3) Try and zero in on talents and skills of the autistic student and work out a lesson plan that is build around these factors in order to bring out a customized learning program and ensure their participation and success.

4) It is important to know the traits of the autistic individual and personal eccentricities of your student in order to understand and deal with their best learning process; e.g. a certain fixation with an object such as a bird or things that fly can fascinate an autistic person and accommodating these items into the learning process will help further it, successfully.

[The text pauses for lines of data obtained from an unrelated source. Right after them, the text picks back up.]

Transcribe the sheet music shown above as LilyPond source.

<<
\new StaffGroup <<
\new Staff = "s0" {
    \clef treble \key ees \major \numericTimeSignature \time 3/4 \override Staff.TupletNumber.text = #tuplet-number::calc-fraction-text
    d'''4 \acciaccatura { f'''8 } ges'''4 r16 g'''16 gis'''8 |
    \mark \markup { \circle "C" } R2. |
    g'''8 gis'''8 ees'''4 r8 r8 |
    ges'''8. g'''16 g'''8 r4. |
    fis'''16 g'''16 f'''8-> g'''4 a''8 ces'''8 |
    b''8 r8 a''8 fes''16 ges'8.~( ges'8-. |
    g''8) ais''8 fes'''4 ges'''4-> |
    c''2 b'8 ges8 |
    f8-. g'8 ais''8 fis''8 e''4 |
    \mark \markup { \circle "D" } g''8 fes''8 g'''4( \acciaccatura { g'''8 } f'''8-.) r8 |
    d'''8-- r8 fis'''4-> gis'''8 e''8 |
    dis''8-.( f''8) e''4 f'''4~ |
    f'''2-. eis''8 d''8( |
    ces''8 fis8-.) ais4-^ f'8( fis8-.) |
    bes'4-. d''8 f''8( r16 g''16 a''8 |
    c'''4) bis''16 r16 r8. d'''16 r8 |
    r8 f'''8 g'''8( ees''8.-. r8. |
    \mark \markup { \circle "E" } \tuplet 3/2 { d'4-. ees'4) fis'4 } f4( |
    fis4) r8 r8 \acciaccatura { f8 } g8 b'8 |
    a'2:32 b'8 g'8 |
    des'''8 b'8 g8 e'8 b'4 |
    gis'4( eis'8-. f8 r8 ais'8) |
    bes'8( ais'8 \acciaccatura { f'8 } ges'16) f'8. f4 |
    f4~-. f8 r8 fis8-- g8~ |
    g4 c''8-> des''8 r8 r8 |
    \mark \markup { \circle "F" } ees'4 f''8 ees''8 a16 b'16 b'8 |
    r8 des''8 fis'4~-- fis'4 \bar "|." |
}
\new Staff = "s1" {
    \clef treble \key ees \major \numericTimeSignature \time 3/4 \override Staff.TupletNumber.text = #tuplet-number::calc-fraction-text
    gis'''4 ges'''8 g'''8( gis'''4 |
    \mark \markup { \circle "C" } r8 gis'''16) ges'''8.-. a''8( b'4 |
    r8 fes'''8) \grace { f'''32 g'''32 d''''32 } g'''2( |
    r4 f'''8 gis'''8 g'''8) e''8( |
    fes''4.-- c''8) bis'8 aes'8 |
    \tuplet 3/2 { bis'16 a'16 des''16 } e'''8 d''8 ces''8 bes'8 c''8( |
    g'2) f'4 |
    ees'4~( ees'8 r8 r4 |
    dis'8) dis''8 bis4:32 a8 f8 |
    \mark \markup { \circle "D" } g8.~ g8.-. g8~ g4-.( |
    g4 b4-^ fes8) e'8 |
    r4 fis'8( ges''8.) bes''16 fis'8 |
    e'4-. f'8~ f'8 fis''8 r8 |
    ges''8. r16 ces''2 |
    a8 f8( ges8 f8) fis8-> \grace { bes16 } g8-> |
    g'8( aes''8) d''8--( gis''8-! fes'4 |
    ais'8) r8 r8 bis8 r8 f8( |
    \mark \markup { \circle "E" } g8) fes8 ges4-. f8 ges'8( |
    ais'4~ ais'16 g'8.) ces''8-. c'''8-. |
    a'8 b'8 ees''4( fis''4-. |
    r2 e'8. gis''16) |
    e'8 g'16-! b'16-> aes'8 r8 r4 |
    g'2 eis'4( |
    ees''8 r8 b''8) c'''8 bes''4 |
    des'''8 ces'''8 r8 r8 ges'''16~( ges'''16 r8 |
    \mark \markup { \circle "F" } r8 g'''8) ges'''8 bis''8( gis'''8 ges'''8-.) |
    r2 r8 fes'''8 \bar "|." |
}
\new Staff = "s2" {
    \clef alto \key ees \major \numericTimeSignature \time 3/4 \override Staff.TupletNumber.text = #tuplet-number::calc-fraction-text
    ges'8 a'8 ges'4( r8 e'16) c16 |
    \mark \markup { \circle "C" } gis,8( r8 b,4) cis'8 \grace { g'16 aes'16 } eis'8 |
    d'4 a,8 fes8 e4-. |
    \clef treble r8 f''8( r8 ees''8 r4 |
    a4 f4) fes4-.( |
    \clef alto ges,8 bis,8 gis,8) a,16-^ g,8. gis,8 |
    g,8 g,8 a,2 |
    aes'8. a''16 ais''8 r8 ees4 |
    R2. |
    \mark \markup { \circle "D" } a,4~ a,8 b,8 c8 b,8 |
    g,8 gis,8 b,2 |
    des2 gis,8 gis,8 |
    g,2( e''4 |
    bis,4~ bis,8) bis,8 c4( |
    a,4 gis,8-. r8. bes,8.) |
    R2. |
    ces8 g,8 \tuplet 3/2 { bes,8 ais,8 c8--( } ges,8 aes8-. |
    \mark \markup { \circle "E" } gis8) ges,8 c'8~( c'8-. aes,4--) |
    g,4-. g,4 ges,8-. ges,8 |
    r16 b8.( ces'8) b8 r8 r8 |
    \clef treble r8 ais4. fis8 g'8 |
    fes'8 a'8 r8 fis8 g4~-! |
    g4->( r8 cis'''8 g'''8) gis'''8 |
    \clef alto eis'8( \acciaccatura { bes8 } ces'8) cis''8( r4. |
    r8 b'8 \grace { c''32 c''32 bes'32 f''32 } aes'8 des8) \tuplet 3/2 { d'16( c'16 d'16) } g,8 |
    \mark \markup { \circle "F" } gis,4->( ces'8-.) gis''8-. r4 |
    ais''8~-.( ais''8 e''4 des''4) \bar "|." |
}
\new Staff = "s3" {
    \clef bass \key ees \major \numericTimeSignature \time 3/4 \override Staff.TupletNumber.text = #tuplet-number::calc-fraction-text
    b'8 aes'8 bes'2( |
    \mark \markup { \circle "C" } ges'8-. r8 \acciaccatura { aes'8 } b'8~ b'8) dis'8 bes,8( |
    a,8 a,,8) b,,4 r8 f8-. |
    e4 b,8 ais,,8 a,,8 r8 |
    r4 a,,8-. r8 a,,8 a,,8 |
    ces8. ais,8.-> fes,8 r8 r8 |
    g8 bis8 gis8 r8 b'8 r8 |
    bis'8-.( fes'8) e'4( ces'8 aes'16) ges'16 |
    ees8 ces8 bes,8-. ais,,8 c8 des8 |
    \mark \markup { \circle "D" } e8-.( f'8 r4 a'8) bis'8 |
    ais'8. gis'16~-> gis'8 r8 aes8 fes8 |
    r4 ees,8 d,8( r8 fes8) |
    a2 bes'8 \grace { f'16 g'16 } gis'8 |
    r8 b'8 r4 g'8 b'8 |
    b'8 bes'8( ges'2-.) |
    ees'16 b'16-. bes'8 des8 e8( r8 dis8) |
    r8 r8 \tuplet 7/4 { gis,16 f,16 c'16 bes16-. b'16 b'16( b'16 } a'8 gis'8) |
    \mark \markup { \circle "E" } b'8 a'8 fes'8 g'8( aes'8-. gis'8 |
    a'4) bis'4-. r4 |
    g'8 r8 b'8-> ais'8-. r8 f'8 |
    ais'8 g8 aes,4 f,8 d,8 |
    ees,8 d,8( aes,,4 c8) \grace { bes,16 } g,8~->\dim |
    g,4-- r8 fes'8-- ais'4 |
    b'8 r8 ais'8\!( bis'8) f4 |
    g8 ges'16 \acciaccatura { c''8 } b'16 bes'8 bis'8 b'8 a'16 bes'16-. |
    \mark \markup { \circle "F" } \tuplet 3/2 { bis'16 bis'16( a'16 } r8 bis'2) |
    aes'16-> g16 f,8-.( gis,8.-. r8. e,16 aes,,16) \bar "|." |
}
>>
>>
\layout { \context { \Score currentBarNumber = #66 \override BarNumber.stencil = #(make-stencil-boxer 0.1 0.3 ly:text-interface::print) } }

5) Learn and adapt your teaching process in accordance with the autistic student’s learning limitations i.e. give them alternative ways to learn. For an autistic person with difficulty in holding a pencil or pen to write with, suggest the option of using a typewriter or computer to develop motor skills slowly and upgrade to the regular writing instruments gradually. Those with reading issues can benefit from tuning in to CDs or tapes or have someone read-aloud to them to make it interesting and reduce the strain on the autistic student.

6) Lastly, combining a variety of tasks that the autistic child finds pleasurable or interesting along with regular lessons can benefit the child in holding him or her engrossed long enough to facilitate learning, such as water-play combined with lesson plan that works for some individuals diagnosed with autism

Try today – and be a better teacher for autistic individuals!